--- Exercises to complete ---
1: Answer each of these questions about the Groovy book review:
(a) What kind of statements did the book use extensively to demonstrate things?
(b) Which numbered points account for the loss of the second star?
(c) On which page does Luke Daley's Injecto library appear?
2: Continue the Groovy book review from its final sentence.

--- Page excerpt ---
%%
I've picked up a few new Groovy tricks to add to my coding repertoire and I'd recommend this book for that alone.
The book demonstrated things with extensive use of Assert statements which was good.

But there are a few things that irked me and hence the loss of a couple of stars (points 5-7 lose a star and points 8 & 9 causes loss of a second).
1) Comments showing artifact names weren't in some other font or bold or in italics to show a clear deliniation between artifacts in an individual listing.
2) P25 Luke Daley's Injecto library. The link seems to have stopped working at the time I write this.
I looked on the Wayback machine and found it was also used in GLDAPO. Then I exchanged Tweets with Luke & he tells me the @mixin annotation have replaced this.
Guiilliame LaForge covers @mixin this in the Groovymag April 2009 issue (What's new in Groovy 1.6) and Craig Wickesser gave an example in Dec 2009 issue (Groovy MetaObject Programming).
%%
--- Material provided ---
%%
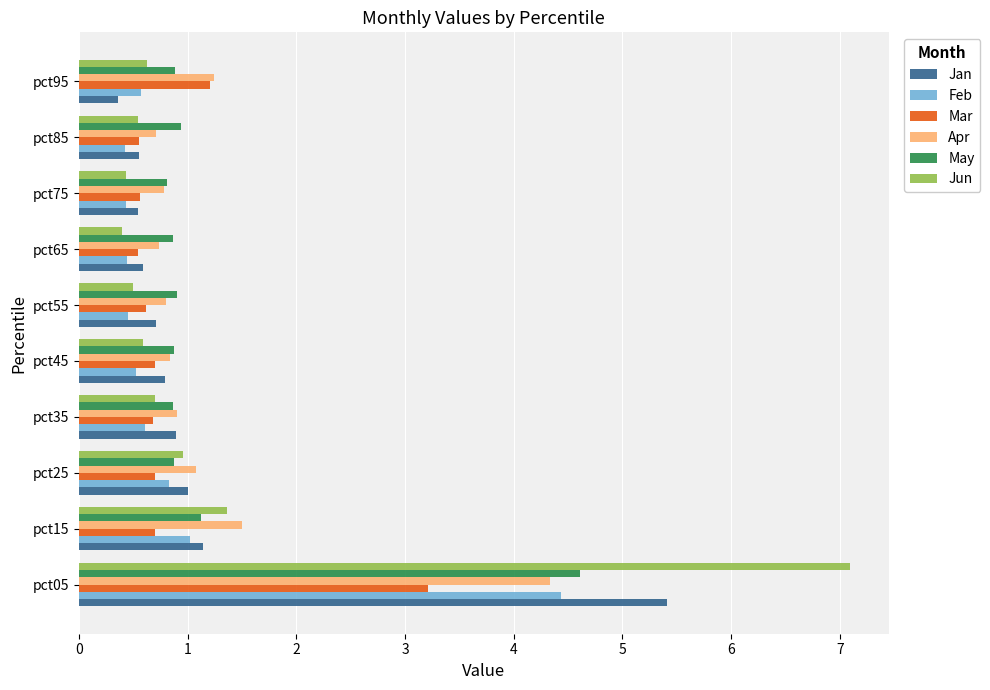

At which label is Jun closest to 3?

pct15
%%
--- Exercise responses ---
1:
(a) Assert statements
(b) Points 8 and 9
(c) Page 25

2:
3) P27 1-30 should be 1-32
4) P130.
- Firstly, it seems there are a couple of lines missing here to declare the Testing class and a comment to signify where the artifact is along with its name.
- Secondly the author quotes parameter mapping for Dates as not working in Grails Controllers. So statements like:
def foo = new Foo(params)
def foo = new Foo() = params
wouldn't work for Dates.

I investigated this a bit more and I think this was as a result of the test the author was performing not a Grails problem per se!
ie Date.toString() doesn't give a date in a format that the underlying Spring binding understands!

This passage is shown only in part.